Тутило склонил голову над псалтерионом, затем резко, словно падающий
на добычу сокол, склонился еще ниже и стал играть, перебирая струны своими
проворными пальцами. Старая дека, казалось, вот-вот развалится на куски под
напором звуков, она была настолько переполнена ими, что звукам, чтобы
вырваться наружу, мало было вырезанного в виде розы отверстия в ее центре.

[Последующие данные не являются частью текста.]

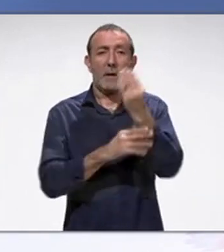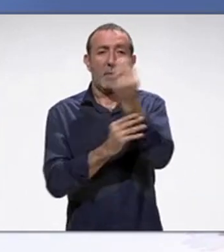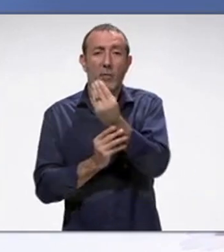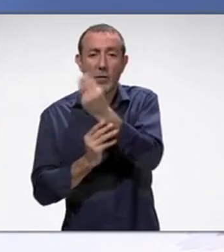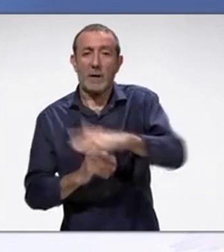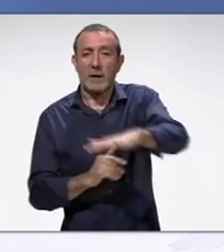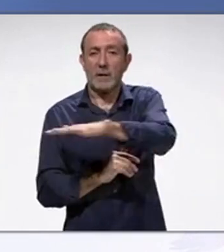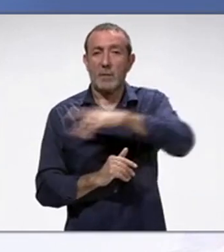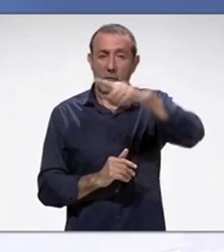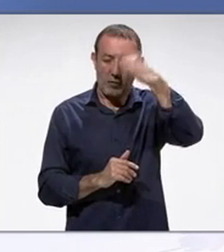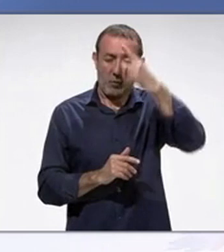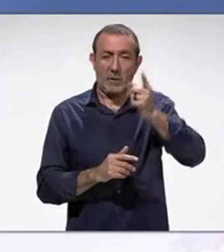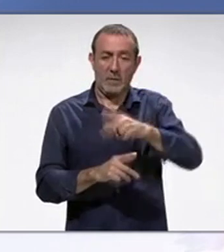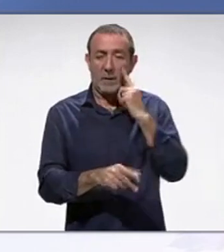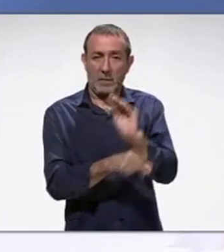y espacios culturales.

Чтобы лучше видеть обоих, Кадфаэль отодвинул свой стул чуть подальше
от постели. А посмотреть ему было на что. Вне всяких сомнений, этот юноша
необыкновенно одарен. Ощущалось даже нечто тревожное в чувствах,
нахлынувших от его игры, словно долго молчавшая певчая птичка вновь обрела
голос и осознала его силу.
Вскоре, как бы утолив первый голод, Тутило смягчил тон и заиграл более
спокойно, словно давал насладиться звуками. Искрометный, вихревой
танцевальный ритм, страстный, как танец пушинки чертополоха на ветру,
сменился медленной, ласковой мелодией, куда более подходящей для такого
нежного инструмента, как псалтерион, - нечто чуть печальное, вроде вириле,
монотонное и грустное. Где он выучился этому? Уж никак не в Рамсейской
обители. Кадфаэль весьма сомневался, что там подобное встретили бы с
одобрением.
Леди Доната, женщина, уставшая от мира и близко знакомая с
превратностями жизни и смерти, неподвижно лежала на подушках и не отрывала
глаз от юноши, который, казалось, совершенно забыл о ее существовании. Она
не просто слушала то, что он играл, но была существом, глубоко внимавшим
ему. Она впустила его в глубину своих запавших очей, она впитывала эту
музыку, словно вино, утолявшее ее жажду. Когда-то давно, когда Кадфаэлю
пришлось пересечь почти всю Европу, посреди горных лугов он видел генцианы,
что голубей голубого, - и того же густого цвета предельной синевы были
теперь глаза леди Донаты. На устах ее застыла легкая улыбка, говорившая
сама за себя. Тутило был открыт для ее взора, словно чистейший кристалл, и
она познала его куда ясней, чем знал он себя сам.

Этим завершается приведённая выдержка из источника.